Observers believe that the reason behind such double-speak could be the advice of the army establishment which wants the Henderson-Brooks report to remain classified. Critics say this does not bode well for the BJP, which often projects itself as hyper-nationalistic and left no opportunity to target the Congress-led UPA for its many failures on the security front, including its toothless counter-terrorism and counter-insurgency measures. The BJP’s doublespeak, they say, exposes its defence of the indefensible.

The Hindustan Times reports that the only war record to have been declassified so far relates to the 1947-48 Kashmir operations.
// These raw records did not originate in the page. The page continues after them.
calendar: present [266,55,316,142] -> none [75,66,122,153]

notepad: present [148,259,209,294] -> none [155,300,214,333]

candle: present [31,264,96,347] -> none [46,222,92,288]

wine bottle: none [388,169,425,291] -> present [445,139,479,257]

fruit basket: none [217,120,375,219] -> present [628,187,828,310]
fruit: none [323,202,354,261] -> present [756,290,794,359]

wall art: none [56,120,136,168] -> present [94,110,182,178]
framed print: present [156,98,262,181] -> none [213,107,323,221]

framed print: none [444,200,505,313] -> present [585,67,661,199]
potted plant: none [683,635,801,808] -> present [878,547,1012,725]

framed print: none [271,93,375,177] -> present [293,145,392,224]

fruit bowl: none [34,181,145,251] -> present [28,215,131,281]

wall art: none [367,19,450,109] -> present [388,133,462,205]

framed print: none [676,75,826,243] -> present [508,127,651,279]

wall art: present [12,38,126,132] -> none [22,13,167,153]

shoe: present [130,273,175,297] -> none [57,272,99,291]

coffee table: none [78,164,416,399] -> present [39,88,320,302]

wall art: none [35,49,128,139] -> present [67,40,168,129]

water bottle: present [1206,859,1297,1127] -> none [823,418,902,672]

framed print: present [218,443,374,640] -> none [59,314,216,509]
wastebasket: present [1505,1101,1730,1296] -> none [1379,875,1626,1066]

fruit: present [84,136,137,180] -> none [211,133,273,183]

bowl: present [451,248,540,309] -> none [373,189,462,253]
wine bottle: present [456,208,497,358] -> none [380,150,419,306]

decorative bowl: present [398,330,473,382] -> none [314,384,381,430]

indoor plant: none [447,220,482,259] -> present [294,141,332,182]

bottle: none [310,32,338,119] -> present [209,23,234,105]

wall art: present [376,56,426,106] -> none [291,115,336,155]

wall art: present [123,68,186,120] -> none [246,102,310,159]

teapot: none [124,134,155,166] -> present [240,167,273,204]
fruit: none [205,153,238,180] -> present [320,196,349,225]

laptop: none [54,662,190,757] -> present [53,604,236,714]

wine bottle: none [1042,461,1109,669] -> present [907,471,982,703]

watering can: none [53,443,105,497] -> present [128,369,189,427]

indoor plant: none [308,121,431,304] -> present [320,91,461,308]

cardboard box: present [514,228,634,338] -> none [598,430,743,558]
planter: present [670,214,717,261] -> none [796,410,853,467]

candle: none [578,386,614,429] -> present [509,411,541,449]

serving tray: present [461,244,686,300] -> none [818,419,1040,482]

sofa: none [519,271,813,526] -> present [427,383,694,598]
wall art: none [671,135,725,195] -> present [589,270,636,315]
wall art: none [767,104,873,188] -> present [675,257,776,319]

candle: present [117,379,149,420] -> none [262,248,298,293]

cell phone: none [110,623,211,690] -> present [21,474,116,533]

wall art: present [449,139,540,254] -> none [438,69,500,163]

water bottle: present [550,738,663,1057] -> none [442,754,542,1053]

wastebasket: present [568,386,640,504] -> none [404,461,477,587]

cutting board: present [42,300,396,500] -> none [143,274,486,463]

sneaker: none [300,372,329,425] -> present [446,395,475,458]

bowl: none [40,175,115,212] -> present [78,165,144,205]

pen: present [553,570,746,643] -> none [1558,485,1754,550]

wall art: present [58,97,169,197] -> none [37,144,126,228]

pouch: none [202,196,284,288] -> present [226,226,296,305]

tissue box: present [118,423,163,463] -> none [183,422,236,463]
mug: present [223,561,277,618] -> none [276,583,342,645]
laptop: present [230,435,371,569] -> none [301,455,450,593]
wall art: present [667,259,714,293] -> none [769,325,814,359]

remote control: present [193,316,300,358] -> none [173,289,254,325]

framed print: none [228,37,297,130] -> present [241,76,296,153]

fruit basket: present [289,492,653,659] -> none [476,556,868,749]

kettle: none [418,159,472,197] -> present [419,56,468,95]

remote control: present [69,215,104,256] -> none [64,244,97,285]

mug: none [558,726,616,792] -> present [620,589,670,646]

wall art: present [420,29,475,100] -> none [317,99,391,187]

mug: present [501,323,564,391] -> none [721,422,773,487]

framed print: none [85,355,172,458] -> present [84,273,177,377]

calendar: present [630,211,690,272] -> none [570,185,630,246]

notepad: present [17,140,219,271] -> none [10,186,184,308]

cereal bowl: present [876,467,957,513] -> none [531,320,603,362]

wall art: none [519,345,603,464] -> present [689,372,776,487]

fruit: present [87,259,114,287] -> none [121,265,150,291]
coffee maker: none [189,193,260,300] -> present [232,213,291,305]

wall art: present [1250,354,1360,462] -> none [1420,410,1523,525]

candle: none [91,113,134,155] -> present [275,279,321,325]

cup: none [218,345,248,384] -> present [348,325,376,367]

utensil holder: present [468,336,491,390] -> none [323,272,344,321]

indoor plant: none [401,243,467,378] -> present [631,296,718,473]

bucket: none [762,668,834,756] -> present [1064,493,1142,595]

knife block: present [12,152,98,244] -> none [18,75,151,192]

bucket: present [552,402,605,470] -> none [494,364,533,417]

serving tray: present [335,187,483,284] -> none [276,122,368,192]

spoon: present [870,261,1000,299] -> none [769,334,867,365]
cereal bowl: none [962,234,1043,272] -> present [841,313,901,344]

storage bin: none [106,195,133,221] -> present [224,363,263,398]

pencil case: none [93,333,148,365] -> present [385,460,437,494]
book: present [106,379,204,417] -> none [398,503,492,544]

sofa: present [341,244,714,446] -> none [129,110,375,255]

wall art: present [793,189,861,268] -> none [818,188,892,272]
It was published four decades later in 1987.

Hearing an RTI plea on the sinking of INS Khukri during the 1971 India-Pakistan war, the Central Information Commission (CIC) had whacked the government in January 2008 for being obsessed with confidentiality. The defence ministry was asked to outline its declassification policy for releasing information to the public.

The Khukri saga was immortalised after its commanding officer, Capt Mahender Mulla, refused to abandon the ship and remained seated in the captain’s chair till she sank with 18 officers and 178 sailors. Mulla was awarded the Maha Vir Chakra.